§ **Exercise data**
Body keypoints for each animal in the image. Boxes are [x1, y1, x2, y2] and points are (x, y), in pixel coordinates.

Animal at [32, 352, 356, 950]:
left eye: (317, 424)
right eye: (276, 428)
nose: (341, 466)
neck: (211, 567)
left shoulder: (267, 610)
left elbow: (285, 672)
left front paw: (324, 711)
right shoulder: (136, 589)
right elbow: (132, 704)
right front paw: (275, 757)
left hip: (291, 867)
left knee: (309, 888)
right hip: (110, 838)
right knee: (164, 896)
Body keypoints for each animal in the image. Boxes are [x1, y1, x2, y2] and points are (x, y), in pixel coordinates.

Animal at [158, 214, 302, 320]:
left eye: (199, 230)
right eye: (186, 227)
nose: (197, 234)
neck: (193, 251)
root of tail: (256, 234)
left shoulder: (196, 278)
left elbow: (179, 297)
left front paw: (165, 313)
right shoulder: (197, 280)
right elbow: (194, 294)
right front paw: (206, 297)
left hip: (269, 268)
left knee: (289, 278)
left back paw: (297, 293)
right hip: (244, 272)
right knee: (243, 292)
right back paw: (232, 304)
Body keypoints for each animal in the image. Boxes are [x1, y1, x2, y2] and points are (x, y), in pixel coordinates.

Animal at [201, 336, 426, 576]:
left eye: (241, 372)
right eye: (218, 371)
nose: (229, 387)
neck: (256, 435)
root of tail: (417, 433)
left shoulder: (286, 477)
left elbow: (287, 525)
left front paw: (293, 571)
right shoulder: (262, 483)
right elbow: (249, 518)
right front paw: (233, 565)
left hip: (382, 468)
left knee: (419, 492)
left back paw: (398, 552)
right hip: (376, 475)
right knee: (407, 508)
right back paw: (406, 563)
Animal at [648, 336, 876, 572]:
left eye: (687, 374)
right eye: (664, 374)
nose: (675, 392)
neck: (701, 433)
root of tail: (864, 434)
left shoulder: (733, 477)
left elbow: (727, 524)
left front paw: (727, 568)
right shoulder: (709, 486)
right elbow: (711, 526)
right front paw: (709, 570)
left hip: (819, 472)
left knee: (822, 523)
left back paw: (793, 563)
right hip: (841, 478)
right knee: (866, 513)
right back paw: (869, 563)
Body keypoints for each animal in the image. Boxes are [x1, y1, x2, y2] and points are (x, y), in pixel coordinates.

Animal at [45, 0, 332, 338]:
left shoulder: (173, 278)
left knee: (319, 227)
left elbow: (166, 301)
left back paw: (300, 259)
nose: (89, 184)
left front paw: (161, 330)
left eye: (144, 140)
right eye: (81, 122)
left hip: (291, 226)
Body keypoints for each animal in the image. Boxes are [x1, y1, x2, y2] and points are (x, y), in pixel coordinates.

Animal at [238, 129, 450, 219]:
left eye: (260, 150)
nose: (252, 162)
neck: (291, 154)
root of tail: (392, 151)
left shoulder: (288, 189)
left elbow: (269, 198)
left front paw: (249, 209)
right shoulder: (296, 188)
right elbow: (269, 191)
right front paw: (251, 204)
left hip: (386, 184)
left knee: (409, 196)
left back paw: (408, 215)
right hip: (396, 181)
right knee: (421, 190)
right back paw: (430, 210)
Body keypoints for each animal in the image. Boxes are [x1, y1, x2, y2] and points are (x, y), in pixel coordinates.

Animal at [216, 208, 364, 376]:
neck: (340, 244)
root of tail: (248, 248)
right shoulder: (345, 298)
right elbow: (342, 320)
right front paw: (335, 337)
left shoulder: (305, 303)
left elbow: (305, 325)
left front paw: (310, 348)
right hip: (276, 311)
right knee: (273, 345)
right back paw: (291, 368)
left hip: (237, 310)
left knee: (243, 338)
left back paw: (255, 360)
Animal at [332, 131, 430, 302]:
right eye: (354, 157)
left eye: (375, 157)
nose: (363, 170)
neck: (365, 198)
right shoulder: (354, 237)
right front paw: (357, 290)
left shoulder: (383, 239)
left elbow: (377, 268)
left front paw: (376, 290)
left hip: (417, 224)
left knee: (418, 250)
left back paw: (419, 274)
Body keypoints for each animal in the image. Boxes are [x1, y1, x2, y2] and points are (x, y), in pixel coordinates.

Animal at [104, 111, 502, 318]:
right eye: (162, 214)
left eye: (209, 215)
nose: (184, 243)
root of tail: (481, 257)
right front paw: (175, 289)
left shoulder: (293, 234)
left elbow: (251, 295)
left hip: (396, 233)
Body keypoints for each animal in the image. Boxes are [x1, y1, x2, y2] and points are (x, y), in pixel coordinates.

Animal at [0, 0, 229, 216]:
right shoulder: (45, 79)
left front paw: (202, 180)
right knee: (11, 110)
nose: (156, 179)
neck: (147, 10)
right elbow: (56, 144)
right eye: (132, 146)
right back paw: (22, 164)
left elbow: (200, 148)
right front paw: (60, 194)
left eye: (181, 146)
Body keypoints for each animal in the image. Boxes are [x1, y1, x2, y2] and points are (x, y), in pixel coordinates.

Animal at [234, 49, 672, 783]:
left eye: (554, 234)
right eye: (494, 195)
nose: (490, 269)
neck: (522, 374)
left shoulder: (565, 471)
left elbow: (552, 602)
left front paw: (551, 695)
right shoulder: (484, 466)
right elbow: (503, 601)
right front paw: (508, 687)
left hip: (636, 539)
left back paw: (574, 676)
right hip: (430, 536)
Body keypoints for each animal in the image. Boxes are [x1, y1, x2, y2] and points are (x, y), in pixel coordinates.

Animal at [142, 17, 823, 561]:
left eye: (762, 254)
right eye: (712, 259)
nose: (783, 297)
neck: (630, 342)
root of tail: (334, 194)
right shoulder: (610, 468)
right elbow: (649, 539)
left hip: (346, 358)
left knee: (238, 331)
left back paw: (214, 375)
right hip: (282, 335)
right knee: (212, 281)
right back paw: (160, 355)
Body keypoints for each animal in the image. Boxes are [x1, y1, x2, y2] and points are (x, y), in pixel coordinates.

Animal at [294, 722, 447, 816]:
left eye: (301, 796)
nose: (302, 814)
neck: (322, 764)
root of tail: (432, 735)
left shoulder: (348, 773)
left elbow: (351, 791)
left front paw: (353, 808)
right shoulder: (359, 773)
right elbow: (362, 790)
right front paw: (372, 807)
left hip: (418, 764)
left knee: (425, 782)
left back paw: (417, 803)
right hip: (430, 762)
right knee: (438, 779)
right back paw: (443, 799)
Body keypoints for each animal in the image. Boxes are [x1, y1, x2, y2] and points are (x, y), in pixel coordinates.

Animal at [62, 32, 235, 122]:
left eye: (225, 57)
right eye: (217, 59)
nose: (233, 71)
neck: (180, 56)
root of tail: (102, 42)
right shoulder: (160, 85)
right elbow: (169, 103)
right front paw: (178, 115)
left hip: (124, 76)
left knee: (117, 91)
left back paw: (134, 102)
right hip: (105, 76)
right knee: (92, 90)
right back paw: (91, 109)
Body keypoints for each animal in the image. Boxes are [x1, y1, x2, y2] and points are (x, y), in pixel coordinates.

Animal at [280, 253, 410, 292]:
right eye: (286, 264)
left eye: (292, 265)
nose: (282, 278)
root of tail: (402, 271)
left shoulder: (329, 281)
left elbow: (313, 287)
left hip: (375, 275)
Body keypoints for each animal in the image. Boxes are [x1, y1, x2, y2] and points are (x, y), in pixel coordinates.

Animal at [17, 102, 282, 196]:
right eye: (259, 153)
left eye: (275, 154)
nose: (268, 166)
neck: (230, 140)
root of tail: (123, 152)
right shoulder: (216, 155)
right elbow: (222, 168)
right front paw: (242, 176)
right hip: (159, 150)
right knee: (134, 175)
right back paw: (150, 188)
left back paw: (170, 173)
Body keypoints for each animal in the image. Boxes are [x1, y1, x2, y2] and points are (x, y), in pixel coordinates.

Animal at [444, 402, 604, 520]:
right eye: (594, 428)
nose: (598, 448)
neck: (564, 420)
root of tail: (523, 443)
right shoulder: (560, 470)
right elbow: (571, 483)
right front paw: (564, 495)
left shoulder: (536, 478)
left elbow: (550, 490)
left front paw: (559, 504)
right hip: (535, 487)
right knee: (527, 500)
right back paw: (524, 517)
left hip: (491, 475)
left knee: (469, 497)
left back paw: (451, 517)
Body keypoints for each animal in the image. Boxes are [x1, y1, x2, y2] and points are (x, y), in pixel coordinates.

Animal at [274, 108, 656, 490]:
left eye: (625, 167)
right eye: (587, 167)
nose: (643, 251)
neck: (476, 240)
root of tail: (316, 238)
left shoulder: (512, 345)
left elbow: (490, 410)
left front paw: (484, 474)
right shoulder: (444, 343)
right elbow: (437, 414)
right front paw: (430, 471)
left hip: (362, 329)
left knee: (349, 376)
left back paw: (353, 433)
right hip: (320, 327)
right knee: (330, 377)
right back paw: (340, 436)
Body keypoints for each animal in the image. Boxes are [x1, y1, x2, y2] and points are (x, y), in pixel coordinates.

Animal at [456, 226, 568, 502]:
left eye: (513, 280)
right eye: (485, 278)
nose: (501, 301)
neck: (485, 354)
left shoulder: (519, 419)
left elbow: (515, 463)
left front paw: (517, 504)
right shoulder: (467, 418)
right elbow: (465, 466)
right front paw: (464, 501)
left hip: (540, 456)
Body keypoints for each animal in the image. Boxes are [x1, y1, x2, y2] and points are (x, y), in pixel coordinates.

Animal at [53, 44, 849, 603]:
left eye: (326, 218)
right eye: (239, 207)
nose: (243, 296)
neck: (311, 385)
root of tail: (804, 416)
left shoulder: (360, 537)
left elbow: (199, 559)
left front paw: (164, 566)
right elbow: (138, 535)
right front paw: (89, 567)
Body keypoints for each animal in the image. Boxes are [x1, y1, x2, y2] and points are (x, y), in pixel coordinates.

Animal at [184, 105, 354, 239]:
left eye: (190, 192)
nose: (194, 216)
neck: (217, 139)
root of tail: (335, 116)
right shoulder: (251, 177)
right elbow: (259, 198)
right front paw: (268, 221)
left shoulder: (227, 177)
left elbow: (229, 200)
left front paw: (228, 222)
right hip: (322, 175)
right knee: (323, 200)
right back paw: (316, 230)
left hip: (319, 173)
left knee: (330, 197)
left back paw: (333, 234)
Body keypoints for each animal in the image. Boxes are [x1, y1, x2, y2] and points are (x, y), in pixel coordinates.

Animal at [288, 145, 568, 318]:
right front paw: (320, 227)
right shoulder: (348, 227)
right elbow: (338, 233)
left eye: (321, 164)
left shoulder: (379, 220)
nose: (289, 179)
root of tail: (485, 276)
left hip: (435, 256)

§ **Work to complete**
Please copy the lines in the records above between the one holding "left hip: (418, 764)" and the one holding "neck: (564, 420)", inclusive, exactly and with no other line.

§ **Result of the task**
left hip: (418, 764)
left knee: (425, 782)
left back paw: (417, 803)
right hip: (430, 762)
right knee: (438, 779)
right back paw: (443, 799)
Body keypoints for each animal in the image. Boxes are [x1, y1, x2, y2] and points are (x, y), in pixel coordinates.

Animal at [62, 32, 235, 122]:
left eye: (225, 57)
right eye: (217, 59)
nose: (233, 71)
neck: (180, 56)
root of tail: (102, 42)
right shoulder: (160, 85)
right elbow: (169, 103)
right front paw: (178, 115)
left hip: (124, 76)
left knee: (117, 91)
left back paw: (134, 102)
right hip: (105, 76)
right knee: (92, 90)
right back paw: (91, 109)
Body keypoints for each animal in the image. Boxes are [x1, y1, x2, y2] and points are (x, y), in pixel coordinates.

Animal at [280, 253, 410, 292]:
right eye: (286, 264)
left eye: (292, 265)
nose: (282, 278)
root of tail: (402, 271)
left shoulder: (329, 281)
left elbow: (313, 287)
left hip: (375, 275)
Body keypoints for each animal in the image. Boxes are [x1, y1, x2, y2] and points are (x, y), in pixel coordinates.

Animal at [17, 102, 282, 196]:
right eye: (259, 153)
left eye: (275, 154)
nose: (268, 166)
neck: (230, 140)
root of tail: (123, 152)
right shoulder: (216, 155)
right elbow: (222, 168)
right front paw: (242, 176)
right hip: (159, 150)
right knee: (134, 175)
right back paw: (150, 188)
left back paw: (170, 173)
Body keypoints for each animal in the image. Boxes are [x1, y1, x2, y2] and points are (x, y), in pixel coordinates.

Animal at [444, 402, 604, 520]:
right eye: (594, 428)
nose: (598, 448)
neck: (564, 420)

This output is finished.